Investing in engineering and technology with an apparent lag in the development of the human factor of production does little. The family today has been the subject of attention of learned economists. A significant contribution to the development of economic science in the context of human capital belongs to G. Becker. Becker explored the family as a social institution that had previously been almost entirely ignored by economic theory.
Chapter 5
This chapter is about new immigration and demographic trends in the country. Today, the pattern of declining birth rates below the level of simple reproduction of the population is observed in many countries of the world. Also, regardless of the socio-political structure of the state and sociocultural, including national, ethnic, and religious characteristics. However, many scientists attribute the possibility of successful resolution of acute social problems, including family-demographic policy issues related to ultra-low birth rates, to the standard type of the state and its varieties oriented towards the well-being of the majority of the population.

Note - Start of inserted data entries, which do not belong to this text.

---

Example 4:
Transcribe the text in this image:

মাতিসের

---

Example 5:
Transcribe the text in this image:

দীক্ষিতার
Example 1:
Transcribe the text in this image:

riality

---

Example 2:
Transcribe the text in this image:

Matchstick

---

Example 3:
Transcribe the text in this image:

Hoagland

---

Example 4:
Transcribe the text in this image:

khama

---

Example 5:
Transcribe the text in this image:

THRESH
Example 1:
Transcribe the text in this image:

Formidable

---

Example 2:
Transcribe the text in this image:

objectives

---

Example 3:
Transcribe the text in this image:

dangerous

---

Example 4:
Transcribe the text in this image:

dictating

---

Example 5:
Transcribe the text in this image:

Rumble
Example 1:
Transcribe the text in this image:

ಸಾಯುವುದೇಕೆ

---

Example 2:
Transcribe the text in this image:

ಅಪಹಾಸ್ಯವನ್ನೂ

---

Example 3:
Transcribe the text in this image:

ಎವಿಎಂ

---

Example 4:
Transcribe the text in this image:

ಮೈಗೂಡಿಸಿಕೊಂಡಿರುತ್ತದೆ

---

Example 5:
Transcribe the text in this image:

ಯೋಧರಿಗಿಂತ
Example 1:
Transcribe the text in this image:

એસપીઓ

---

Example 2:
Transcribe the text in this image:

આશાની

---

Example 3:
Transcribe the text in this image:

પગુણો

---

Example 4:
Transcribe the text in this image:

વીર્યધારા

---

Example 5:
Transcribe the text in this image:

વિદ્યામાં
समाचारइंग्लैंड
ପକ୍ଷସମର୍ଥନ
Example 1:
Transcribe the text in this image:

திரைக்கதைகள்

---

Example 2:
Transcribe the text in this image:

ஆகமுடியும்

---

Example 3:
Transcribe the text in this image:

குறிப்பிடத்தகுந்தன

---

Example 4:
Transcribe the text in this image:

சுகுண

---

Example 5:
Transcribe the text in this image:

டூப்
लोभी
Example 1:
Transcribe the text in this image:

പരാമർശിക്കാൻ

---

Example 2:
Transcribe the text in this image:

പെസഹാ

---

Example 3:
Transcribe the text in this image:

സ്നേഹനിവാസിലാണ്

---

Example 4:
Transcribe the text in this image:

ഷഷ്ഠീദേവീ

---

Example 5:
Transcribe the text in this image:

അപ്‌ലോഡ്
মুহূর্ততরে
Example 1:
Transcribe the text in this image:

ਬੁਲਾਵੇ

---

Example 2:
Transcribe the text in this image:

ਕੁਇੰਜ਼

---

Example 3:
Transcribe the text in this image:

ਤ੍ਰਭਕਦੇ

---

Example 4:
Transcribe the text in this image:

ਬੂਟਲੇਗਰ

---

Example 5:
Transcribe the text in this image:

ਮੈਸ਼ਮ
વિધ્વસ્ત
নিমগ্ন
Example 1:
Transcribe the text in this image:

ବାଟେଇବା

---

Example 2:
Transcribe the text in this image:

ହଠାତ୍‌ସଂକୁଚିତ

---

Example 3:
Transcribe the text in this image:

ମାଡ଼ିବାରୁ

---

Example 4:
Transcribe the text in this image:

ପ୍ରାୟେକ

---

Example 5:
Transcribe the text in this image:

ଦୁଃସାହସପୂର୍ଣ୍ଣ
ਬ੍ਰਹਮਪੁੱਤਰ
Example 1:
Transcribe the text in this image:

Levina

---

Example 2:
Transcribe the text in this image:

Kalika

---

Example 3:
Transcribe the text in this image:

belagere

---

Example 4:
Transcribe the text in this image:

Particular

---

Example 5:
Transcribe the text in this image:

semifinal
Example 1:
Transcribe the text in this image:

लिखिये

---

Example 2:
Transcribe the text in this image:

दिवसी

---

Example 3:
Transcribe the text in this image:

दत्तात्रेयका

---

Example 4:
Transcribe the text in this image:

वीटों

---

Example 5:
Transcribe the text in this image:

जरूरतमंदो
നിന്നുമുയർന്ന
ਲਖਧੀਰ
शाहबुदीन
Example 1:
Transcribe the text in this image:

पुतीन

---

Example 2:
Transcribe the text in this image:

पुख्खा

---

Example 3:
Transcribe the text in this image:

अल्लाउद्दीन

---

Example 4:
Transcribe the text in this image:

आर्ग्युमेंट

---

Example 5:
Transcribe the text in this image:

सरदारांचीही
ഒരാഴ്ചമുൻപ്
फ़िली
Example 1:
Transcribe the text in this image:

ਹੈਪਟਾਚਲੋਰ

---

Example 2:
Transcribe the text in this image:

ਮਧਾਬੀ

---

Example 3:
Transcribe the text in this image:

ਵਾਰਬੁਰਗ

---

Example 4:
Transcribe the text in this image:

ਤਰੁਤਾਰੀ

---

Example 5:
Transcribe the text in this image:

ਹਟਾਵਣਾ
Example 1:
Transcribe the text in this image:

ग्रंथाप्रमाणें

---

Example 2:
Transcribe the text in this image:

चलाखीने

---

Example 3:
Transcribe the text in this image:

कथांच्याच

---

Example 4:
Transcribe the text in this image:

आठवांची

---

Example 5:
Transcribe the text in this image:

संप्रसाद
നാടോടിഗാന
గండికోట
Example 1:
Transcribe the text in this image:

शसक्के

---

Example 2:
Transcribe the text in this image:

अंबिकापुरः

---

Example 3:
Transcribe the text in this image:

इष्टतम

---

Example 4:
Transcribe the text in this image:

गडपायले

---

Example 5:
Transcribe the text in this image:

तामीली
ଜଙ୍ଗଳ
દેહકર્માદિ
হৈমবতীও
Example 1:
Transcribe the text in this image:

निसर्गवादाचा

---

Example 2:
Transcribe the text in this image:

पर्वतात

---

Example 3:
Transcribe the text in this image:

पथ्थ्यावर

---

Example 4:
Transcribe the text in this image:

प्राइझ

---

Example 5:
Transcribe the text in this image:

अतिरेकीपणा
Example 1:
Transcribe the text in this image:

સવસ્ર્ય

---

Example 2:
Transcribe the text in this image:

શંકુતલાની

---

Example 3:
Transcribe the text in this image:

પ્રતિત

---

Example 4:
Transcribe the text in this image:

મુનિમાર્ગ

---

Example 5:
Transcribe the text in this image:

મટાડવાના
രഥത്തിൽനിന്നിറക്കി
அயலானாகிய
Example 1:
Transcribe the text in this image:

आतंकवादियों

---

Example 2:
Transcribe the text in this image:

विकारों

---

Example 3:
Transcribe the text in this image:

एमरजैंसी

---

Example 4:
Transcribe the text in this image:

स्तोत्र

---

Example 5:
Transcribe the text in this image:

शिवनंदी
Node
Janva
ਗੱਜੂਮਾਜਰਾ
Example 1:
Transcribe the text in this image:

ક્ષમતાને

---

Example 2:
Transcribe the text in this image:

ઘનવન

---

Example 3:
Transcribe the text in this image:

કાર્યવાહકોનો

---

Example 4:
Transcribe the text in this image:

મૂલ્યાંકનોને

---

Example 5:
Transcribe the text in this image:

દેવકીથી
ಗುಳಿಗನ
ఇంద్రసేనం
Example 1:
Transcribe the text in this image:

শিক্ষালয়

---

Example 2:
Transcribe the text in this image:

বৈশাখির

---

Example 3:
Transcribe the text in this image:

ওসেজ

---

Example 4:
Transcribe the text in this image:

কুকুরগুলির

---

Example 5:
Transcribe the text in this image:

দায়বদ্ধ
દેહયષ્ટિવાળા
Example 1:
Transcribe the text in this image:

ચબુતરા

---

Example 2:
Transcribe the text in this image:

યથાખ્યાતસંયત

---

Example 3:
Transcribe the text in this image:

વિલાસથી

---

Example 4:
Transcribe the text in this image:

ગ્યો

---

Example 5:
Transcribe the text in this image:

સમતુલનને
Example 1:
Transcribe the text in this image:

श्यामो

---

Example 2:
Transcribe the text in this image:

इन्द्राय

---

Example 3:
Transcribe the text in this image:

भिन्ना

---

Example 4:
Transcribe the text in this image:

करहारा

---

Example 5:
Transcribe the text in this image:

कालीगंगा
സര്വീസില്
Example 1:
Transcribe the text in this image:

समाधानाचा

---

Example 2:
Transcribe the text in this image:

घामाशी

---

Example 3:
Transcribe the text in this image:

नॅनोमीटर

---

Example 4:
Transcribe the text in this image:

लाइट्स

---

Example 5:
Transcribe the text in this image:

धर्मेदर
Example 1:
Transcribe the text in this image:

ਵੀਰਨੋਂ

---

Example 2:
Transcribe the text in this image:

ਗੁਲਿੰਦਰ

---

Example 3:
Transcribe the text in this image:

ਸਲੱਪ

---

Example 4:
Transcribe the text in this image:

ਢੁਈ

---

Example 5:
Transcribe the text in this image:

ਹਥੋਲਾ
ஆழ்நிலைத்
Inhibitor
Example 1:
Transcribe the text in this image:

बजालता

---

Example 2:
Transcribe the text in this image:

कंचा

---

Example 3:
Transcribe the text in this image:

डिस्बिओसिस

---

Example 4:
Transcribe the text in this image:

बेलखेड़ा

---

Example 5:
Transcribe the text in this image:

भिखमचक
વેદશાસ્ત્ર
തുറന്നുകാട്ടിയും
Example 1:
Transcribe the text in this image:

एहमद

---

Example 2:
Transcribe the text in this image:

Nevertheless, there are opposing assessments of the social “welfare state.” For example, the great American family member A. Carlson believes that the system of social security and insurance, social support arose and spread in the capitalist system as a substitute for the family (Rosenblum and Ball 5). The state of “welfare” captured and absorbed what the family had been doing for thousands of years regarding its “dependent members” – children, the elderly, the disabled. The interception of family functions (primarily education and upbringing of younger generations) by state institutions was the first reason not only for the decline of the family but also for the system of the secular state itself.
In all types of family-demographic policies, there is no fertility policy aimed at increasing and increasing the proportion of families with three or more children. This is considered an “interference” in the private world of the family, allegedly violating the individual’s right to need any number of children, and not just what the state requires. The contradiction between the country and the market should be resolved in a liberal model of family policy with a decrease in the role of the land.
Works Cited
Rosenblum, Marc R., and Isabel Ball. Trends in Unaccompanied Child and Family Migration from Central America. Migration Policy Institute, 2016.